Outre les protections, un volet santé sexuelle et contraception est également présent dans ce guide - comment mettre un préservatif féminin, masculin… “On a fait une fiche sur l’interruption volontaire de grossesse (IVG), une autre sur l’interruption médicale de grossesse (IMG). C’est ce qui est dit dans la loi, c’est légal, et c’est important que les femmes puissent avoir accès à l’information”, argue Pauline Casteras. 

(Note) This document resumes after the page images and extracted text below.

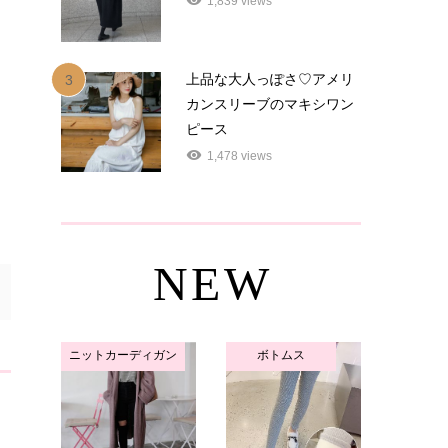
1,839 views
上品な大人っぽさ♡アメリ
3
カンスリーブのマキシワン
ピース
1,478 views
NEW
ニットカーディガン
ボトムス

Les 33 fiches conçues balayent tant les questions d’hygiène menstruelle que de santé sexuelle et gynécologique. “Car quand on touche aux règles, on touche à la sexualité, aux problèmes d’excision, aux violences sexuelles, à l’endométriose… On ne peut pas se contenter de parler des règles, car nos ateliers amènent d’autres questions”, constate la salariée.

C’est ainsi qu’avec l’association Menstru'Elles , des ateliers sur la vie affective et sexuelle vont être mis en place en 2025, notamment au sein des établissements Croix-Rouge de protection de l’enfance, faisant face à des problématiques de violences et de questionnements autour du consentement.